** TASK TO COMPLETE **
Copy the lines of data from the one containing "Verteidiger konnte den" through the one containing "ales de sport, de", including both of those lines. Omit the pictures from your copy.

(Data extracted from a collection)
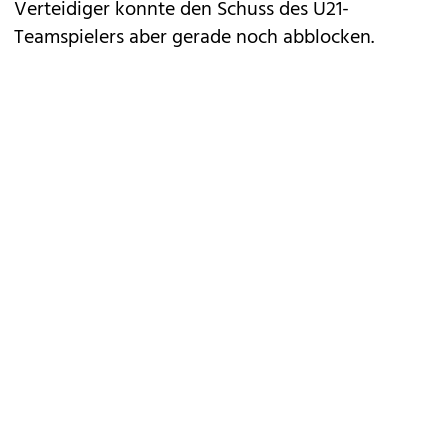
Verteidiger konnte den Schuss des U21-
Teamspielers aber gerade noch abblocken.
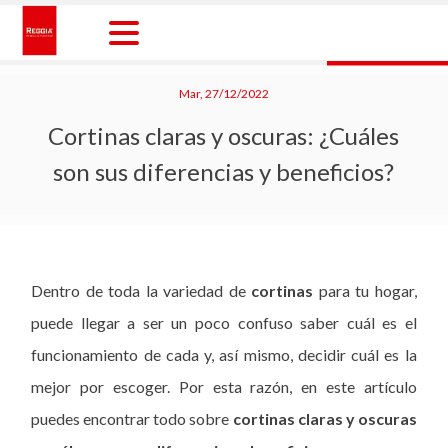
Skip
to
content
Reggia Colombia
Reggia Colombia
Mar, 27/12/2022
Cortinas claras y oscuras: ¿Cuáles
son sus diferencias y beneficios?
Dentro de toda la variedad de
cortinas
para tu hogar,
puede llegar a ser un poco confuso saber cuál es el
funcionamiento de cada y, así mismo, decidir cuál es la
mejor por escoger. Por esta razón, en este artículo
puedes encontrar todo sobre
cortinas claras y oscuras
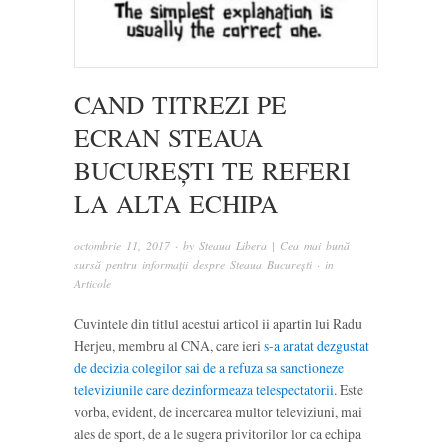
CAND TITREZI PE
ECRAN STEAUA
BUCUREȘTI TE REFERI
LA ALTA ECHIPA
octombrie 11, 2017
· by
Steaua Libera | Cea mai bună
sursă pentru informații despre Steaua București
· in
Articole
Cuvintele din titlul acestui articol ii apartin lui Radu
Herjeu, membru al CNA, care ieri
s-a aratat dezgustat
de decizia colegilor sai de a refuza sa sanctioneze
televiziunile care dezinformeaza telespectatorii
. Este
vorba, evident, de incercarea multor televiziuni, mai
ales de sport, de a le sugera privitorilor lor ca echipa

--

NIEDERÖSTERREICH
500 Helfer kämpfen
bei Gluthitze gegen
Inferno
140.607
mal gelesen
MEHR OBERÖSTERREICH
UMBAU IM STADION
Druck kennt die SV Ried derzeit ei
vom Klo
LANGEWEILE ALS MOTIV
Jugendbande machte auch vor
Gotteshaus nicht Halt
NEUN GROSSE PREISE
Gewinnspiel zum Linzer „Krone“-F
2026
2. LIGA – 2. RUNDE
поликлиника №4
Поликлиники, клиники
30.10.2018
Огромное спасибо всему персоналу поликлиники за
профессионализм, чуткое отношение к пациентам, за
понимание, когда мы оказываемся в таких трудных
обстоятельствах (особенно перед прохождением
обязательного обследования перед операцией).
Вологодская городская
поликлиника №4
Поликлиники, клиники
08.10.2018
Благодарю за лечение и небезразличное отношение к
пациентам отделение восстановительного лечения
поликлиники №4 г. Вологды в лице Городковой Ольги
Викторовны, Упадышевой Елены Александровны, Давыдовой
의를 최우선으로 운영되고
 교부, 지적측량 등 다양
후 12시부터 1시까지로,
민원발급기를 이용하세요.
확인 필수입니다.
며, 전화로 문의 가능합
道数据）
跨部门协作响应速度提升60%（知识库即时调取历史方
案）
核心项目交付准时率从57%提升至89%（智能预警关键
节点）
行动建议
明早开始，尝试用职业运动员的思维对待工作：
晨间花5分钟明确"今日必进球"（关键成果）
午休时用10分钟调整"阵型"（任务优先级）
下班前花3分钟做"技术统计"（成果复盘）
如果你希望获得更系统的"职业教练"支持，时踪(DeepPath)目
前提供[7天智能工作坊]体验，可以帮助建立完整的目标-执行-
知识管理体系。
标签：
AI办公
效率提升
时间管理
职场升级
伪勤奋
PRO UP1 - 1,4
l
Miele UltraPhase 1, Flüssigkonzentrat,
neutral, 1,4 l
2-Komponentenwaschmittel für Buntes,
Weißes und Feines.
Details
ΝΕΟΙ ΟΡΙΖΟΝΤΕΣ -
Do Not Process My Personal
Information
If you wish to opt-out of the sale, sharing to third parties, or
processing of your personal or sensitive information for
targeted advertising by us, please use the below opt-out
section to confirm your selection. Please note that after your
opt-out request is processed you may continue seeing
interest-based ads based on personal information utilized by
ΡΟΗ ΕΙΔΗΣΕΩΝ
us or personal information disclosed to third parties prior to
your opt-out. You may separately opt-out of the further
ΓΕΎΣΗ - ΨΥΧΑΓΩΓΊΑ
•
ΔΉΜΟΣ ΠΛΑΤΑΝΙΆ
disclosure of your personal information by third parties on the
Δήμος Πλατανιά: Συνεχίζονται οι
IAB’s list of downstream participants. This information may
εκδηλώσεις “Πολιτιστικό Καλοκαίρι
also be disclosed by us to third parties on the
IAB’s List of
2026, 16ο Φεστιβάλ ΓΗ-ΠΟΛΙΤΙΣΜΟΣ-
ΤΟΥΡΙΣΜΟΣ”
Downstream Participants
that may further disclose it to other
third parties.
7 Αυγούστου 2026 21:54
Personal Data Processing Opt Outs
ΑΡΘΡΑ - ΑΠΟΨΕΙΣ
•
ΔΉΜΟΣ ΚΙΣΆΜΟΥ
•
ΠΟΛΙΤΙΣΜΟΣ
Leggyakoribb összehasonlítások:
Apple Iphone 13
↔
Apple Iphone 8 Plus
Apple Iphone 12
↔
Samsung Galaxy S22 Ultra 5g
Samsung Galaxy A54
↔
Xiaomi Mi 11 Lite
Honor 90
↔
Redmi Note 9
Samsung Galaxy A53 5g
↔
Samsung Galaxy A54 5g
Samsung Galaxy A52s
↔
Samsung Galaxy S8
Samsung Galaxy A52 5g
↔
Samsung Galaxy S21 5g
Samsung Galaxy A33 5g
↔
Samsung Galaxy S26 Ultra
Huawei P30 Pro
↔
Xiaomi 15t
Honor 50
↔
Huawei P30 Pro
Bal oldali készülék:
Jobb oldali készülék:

** FINISHED TASK **
Verteidiger konnte den Schuss des U21-
Teamspielers aber gerade noch abblocken.
Skip
to
content
Reggia Colombia
Reggia Colombia
Mar, 27/12/2022
Cortinas claras y oscuras: ¿Cuáles
son sus diferencias y beneficios?
Dentro de toda la variedad de
cortinas
para tu hogar,
puede llegar a ser un poco confuso saber cuál es el
funcionamiento de cada y, así mismo, decidir cuál es la
mejor por escoger. Por esta razón, en este artículo
puedes encontrar todo sobre
cortinas claras y oscuras
CAND TITREZI PE
ECRAN STEAUA
BUCUREȘTI TE REFERI
LA ALTA ECHIPA
octombrie 11, 2017
· by
Steaua Libera | Cea mai bună
sursă pentru informații despre Steaua București
· in
Articole
Cuvintele din titlul acestui articol ii apartin lui Radu
Herjeu, membru al CNA, care ieri
s-a aratat dezgustat
de decizia colegilor sai de a refuza sa sanctioneze
televiziunile care dezinformeaza telespectatorii
. Este
vorba, evident, de incercarea multor televiziuni, mai
ales de sport, de a le sugera privitorilor lor ca echipa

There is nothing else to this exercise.